## WHAT THE TASK REQUIRES
Show each line from the listing that includes the word "olejków".

[DATA SUPPLIED]

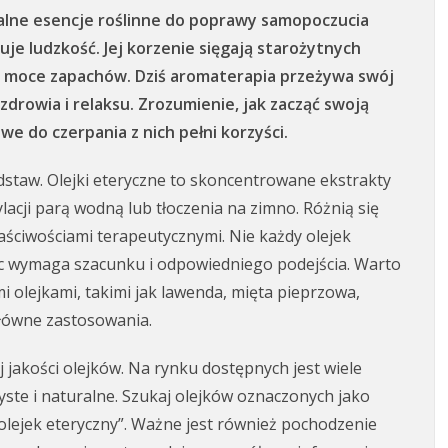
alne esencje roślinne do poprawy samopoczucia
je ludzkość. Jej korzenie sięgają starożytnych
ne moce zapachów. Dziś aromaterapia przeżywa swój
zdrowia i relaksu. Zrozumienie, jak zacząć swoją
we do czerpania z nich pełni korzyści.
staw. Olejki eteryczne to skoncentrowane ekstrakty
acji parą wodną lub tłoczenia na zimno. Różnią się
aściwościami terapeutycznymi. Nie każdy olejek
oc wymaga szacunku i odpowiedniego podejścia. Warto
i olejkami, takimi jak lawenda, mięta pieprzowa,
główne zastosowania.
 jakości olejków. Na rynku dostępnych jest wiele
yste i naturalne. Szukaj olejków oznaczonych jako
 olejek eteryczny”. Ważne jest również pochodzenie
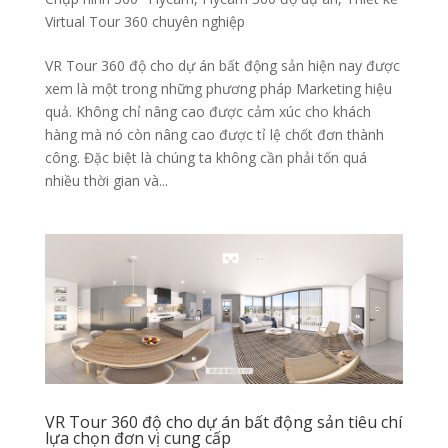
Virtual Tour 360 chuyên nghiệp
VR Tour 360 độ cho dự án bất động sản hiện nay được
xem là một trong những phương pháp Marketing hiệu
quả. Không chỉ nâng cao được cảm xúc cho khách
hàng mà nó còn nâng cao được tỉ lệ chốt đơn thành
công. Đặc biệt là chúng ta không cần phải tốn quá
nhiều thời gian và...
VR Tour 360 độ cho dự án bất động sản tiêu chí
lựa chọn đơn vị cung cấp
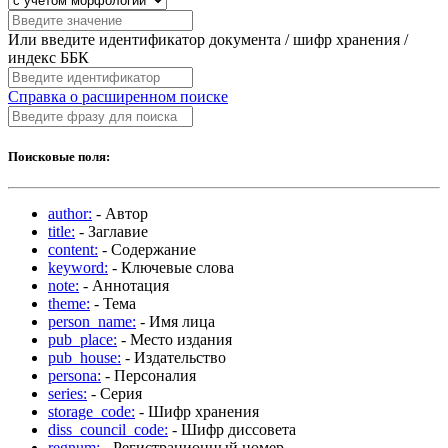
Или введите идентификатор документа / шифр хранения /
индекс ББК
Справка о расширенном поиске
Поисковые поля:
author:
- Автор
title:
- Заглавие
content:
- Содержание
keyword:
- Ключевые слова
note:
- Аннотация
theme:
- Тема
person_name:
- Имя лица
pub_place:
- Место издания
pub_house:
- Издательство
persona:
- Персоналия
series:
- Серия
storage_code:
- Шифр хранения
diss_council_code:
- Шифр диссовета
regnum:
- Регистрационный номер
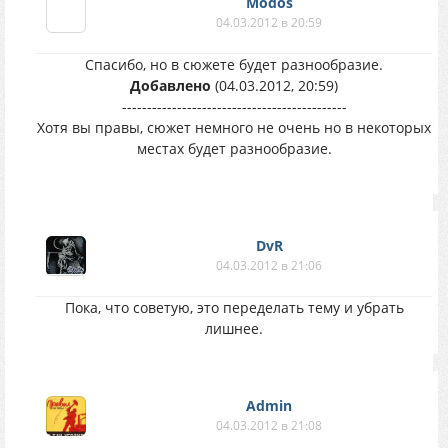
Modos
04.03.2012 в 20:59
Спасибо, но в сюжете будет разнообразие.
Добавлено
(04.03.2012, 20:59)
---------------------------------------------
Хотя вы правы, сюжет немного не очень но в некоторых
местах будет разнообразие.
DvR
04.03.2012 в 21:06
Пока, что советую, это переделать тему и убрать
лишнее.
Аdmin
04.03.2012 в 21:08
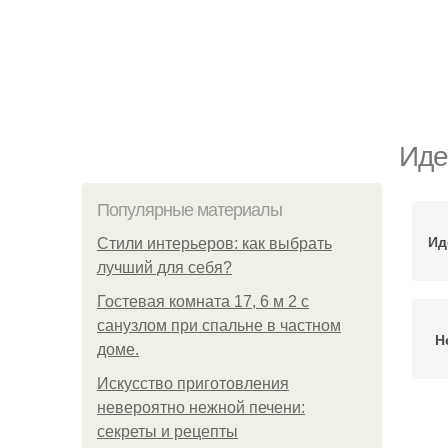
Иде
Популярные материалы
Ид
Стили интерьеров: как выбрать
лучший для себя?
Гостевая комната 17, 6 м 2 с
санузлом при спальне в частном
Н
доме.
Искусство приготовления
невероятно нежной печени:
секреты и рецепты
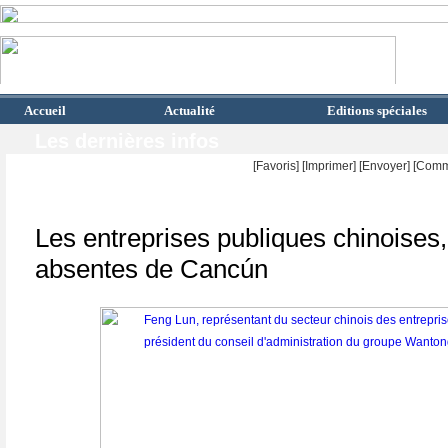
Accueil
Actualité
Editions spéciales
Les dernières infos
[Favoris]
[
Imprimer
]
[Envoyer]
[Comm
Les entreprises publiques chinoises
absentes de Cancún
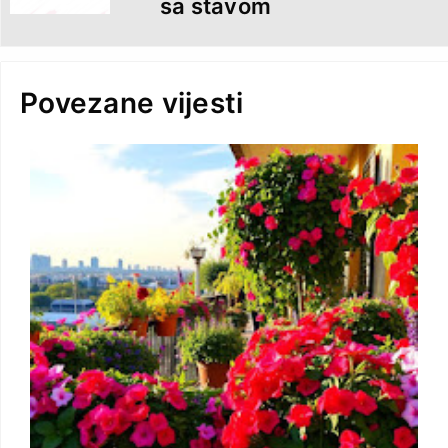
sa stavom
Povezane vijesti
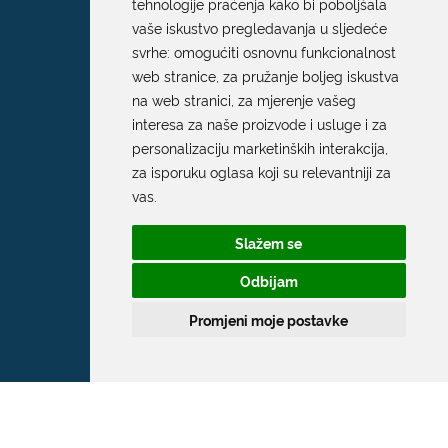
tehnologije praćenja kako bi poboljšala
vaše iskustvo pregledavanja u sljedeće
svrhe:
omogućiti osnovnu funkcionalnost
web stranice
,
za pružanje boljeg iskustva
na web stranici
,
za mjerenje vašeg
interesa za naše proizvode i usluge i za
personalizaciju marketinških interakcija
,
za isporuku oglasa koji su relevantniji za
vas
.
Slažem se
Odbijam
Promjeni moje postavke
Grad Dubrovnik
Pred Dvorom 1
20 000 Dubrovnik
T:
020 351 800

[/DATA SUPPLIED]

## EXERCISE RESULT
 jakości olejków. Na rynku dostępnych jest wiele
yste i naturalne. Szukaj olejków oznaczonych jako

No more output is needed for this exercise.